=== Passage provided ===

Delivering milk in sustainable, reusable containers at Kaipaki Dairies.
Fledgling dairy company, Kaipaki Dairies, has sustainability front of mind delivering farm-fresh milk to happy customers in reusable containers – glass bottles and pails – that are then returned to the factory washed and reused many times.
The visual displayed on the trucks delivering Kaipaki Dairies milk is the sort of scene that greets many dairy farmers at the start of their day – wraiths of morning mist, pasture, cows, sun peeping above the distant hills, trees. But there is no room for daydreaming here.
Across this bucolic tableau is the clear-cut message that gets straight to the heart of what it is all about for this 18-month-old Waikato company founded by John Heskett, his partner Claire Williams and Riley Chick. The bold letters read: ‘This truck is delivering milk in reusable glass bottles saving the planet one bottle at a time’.
It is not just bottles of milk the trucks deliver but also 10 and 20 litre pails of milk. The food grade pails are increasingly popular in cafés where they are kept in a fridge, connected to an on-counter milk tap for the barista to readily dispense from rather than reach for yet another plastic bottle.
John, with a background in scaffolding and a penchant for entrepreneurial thinking – he championed the proposed Sky Garden tourism development in the Waitomo Caves region – came up with the sustainable milk delivery business model and invited Riley on board as co-founder. A hands-on kind of guy with construction sector experience, it was a no-brainer for Riley. He grew up on a dairy farm and is driven to give consumers a taste of the pure fresh milk he was raised on.
Claire, who has a marketing background, has worked with the Launch Agency to develop an innovative marketing strategy while also becoming an extra pair of hands in the factory helping bottle the milk.

===

Name every element of the scene pictured on the delivery trucks, as described in the Kaipaki Dairies article.

=== Supplied material ===

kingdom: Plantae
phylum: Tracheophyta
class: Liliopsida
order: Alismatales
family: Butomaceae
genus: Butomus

===

- _Exercise solution_
- Wraiths of morning mist
- Pasture
- Cows
- Sun peeping above the distant hills
- Trees